On Monday at 10 a.m., Clark Howard will be live in his Consumer Action Center to answer your questions about the massive data breach.
Channel 2 Action News anchor Craig Lucie will host the event, and there will be special guest appearances from several experts on the topic.
You can listen to the event LIVE on the radio on News 95-5 and AM 750 WSB, or watch it on the AJC.com Facebook page or AJC.com.
Equifax has been under intense public pressure since it disclosed last week that hackers accessed or stole the millions of Social Security numbers, birthdates and other information.
On Friday, it gave its most detailed timeline of the breach yet, saying it noticed suspicious network traffic on July 29 associated with its U.S. online dispute portal web application.
Equifax said it thinks the access occurred from May 13 through July 30.
Equifax had said earlier that it identified a weakness in an open-source software package called Apache Struts as the technological crack that allowed hackers to heist the data from the massive database maintained primarily for lenders.
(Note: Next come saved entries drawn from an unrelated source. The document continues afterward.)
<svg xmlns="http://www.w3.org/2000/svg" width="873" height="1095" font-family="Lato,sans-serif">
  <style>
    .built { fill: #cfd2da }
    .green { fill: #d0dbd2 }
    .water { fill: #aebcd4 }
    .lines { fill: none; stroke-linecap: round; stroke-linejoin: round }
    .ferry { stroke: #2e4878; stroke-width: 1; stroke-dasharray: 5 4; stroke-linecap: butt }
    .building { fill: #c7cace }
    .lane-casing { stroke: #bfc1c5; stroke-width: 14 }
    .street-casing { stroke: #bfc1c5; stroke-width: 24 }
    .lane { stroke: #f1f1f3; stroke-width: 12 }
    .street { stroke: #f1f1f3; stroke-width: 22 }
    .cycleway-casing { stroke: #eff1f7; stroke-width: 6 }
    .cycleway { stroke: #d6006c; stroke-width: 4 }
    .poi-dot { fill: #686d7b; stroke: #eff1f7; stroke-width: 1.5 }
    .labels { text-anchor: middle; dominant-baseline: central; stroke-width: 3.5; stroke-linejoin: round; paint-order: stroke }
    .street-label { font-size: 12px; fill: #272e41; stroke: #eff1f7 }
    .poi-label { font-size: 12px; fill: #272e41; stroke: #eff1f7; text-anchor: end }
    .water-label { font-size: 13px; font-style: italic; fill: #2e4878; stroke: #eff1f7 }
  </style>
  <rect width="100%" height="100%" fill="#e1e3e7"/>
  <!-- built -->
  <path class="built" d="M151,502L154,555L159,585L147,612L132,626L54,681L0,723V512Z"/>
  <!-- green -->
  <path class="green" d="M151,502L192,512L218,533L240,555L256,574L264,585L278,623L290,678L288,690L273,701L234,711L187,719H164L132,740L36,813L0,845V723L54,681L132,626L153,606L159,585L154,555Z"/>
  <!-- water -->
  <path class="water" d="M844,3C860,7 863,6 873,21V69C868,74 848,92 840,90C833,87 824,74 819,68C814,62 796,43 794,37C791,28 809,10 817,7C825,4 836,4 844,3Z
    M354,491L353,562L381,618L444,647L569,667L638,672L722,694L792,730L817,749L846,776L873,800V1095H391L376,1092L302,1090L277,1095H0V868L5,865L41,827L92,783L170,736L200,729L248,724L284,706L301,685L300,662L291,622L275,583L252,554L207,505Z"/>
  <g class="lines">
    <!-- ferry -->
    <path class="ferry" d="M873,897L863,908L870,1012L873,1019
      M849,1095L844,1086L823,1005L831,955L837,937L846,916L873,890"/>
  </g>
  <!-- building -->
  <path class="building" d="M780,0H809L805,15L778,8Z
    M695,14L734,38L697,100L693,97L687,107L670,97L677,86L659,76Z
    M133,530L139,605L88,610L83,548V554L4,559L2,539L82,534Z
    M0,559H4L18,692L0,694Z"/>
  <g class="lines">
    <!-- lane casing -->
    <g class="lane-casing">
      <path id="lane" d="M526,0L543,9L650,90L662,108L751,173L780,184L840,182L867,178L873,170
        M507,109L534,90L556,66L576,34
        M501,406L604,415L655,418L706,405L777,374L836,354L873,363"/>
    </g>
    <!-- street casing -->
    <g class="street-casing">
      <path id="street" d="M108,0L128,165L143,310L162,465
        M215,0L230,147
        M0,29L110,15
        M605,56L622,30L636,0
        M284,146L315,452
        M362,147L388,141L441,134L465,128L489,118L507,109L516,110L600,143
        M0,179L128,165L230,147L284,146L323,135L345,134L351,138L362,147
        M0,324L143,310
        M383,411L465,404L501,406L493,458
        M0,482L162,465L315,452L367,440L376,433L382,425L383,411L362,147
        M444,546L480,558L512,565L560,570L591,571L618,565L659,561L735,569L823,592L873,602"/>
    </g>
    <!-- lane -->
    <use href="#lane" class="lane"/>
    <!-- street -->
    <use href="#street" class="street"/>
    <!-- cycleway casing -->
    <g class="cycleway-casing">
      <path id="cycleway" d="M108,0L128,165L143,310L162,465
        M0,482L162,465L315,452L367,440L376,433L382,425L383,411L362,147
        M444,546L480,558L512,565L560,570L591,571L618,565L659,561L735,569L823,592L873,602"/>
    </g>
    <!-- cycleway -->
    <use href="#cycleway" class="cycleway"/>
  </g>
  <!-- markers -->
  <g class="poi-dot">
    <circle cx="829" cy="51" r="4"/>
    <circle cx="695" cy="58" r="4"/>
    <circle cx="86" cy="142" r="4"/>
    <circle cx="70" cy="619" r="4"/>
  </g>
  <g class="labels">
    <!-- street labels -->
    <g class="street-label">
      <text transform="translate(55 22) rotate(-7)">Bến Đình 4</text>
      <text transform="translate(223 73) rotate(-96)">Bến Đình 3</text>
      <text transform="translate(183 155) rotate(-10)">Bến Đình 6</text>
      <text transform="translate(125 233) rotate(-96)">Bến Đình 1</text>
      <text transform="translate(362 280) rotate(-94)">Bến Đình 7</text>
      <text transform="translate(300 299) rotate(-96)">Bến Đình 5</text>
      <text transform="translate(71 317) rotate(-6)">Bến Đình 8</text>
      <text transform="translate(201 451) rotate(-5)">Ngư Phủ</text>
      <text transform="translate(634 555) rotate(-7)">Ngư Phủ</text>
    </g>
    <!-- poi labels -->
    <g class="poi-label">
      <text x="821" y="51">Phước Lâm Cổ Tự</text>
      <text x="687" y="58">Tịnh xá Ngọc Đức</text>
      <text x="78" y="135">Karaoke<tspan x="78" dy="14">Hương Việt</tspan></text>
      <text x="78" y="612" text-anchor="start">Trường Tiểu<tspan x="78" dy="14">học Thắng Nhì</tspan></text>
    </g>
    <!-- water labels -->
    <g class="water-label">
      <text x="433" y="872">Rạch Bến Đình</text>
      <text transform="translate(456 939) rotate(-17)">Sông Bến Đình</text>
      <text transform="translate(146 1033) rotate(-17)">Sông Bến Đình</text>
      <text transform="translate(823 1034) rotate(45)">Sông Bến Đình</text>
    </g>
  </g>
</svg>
That disclosure, made late Wednesday, cast the company’s damaging security lapse in an even harsher light.
The software problem was detected in March and a recommended software patch was released shortly afterward.
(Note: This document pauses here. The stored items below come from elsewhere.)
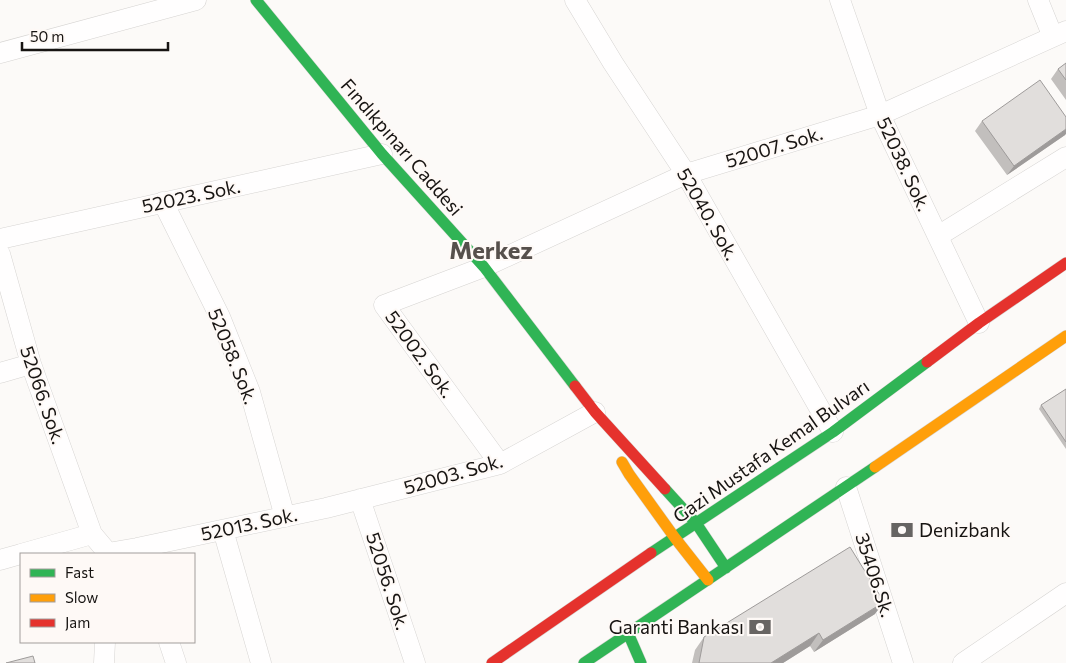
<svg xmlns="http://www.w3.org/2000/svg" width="1066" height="663" font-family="Commissioner,sans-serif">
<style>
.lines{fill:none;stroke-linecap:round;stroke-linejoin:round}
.street-casing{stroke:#d6d4d2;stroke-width:21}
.fast-casing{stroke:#d6d4d2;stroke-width:12}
.slow-casing{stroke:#d6d4d2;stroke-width:12}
.jam-casing{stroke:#d6d4d2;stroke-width:12}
.street{stroke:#fffefe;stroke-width:20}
.fast{stroke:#30b455;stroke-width:11}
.slow{stroke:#ff9f0a;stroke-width:11}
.jam{stroke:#e5322d;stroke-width:11}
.wall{fill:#c2bfbd}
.shaded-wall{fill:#9e9b9a}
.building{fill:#e1dedc;stroke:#9e9b9a}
.labels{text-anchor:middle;stroke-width:4;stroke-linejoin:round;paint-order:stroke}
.street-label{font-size:19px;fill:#171412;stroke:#fef9f6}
.poi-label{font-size:19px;fill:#171412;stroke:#fef9f6;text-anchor:start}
.district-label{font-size:24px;font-weight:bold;fill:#56504c;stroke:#fef9f6}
</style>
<rect width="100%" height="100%" fill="#fcfaf8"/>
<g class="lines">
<defs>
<path id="street" d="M575,0L613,63L686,174L833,432
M840,0L880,115L979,323
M1038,0L1053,37
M0,53L196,0
M163,202L220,317L250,392L285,517
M938,236L1066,157
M0,239L382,154
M0,254L31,364L92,534L108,553
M0,373L31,364
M500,464L384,305L484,267L686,174L880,115L1066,31
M846,487L903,663
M360,499L415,663
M223,530L261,663
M21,554L92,534
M108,554V553L137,548L326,508L500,464L595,412
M0,560L21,554
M169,642L176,663
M104,663L105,642
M963,663L1066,593"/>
<path id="fast" d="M256,0L382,154L484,267L575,386
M665,489L696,523L726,568
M651,553L833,432L927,362
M628,633L641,663
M584,663L875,467"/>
<path id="slow" d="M622,462L629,474L675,538L708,580
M875,467L1066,336"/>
<path id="jam" d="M927,362L979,323L1066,263
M575,386L595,412L665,489
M492,663L651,553"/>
</defs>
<use href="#street" class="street-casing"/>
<use href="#fast" class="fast-casing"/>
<use href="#slow" class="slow-casing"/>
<use href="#jam" class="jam-casing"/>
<use href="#street" class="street"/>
<use href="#fast" class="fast"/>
<use href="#slow" class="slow"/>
<use href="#jam" class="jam"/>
</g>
<path class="wall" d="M1066,63V100L1051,79L1058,69Z
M982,121L1065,135L1007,175L975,131Z
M1066,389V449L1039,409L1041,405Z
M875,614L814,652L810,646L783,663H692L695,650L704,637Z"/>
<path class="shaded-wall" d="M1066,129V134L1065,135L1007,175L1014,166Z
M884,602L875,614L814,652L823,640Z
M819,633L810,646L783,663H771Z"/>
<path class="building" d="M1066,63V80L1058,69Z
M1040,80L1066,117V129L1014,166L982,121Z
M1066,389V442L1041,405Z
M850,547L884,602L823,640L819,633L771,663H699L704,637Z
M33,656L35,663H6Z"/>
<defs>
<symbol id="bank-bare" viewBox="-9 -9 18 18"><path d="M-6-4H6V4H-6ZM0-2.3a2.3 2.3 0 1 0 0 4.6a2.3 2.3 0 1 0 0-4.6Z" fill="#676462" stroke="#fef9f6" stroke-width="2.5" paint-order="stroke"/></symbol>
</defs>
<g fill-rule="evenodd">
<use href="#bank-bare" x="886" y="514" width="32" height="32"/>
<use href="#bank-bare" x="744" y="611" width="32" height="32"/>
</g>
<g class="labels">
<g class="street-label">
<text transform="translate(402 147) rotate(49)" y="7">Fındıkpınarı Caddesi</text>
<text transform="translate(774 147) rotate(-17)" y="7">52007. Sok.</text>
<text transform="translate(904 164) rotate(65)" y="7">52038. Sok.</text>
<text transform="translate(191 196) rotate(-12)" y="7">52023. Sok.</text>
<text transform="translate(708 214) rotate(60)" y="7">52040. Sok.</text>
<text transform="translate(420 354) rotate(54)" y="7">52002. Sok.</text>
<text transform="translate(233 356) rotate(68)" y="7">52058. Sok.</text>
<text transform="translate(43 395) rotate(71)" y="7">52066. Sok.</text>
<text transform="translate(771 451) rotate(-35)" y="7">Gazi Mustafa Kemal Bulvarı</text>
<text transform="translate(453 474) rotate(-16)" y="7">52003. Sok.</text>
<text transform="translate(249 524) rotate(-12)" y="7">52013. Sok.</text>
<text transform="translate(875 575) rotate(72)" y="7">35406.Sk.</text>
<text transform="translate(388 581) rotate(72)" y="7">52056. Sok.</text>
</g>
<g class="poi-label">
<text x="919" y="537">Denizbank</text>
<text x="744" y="634" text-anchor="end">Garanti Bankası</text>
</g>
<g class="district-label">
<text x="491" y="259">Merkez</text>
</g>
</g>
<rect x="20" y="553" width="175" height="90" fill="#fef9f6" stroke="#a29d9b"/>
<rect x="30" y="569" width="25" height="8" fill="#30b455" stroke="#a29d9b"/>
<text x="65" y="578" font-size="15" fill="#171412">Fast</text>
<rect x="30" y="594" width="25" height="8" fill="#ff9f0a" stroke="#a29d9b"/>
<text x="65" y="603" font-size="15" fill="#171412">Slow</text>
<rect x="30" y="619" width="25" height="8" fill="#e5322d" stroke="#a29d9b"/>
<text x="65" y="628" font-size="15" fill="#171412">Jam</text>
<path d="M22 42v8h146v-8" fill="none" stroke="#171412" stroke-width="2.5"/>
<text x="30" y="42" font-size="15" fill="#171412" stroke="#fef9f6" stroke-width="4" paint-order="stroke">50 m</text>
</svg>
Equifax said its security officials were “aware of this vulnerability at that time, and took efforts to identify and to patch any vulnerable systems in the company’s IT infrastructure.”
The company has hired Mandiant, a business often brought in to deal with major security problems at big companies, to do a forensic review.
Equifax also said Friday it would continue to allow people to place credit freezes on their reports without a fee through November 21. Originally, the company offered fee-free credit freezes for 30 days after the incident.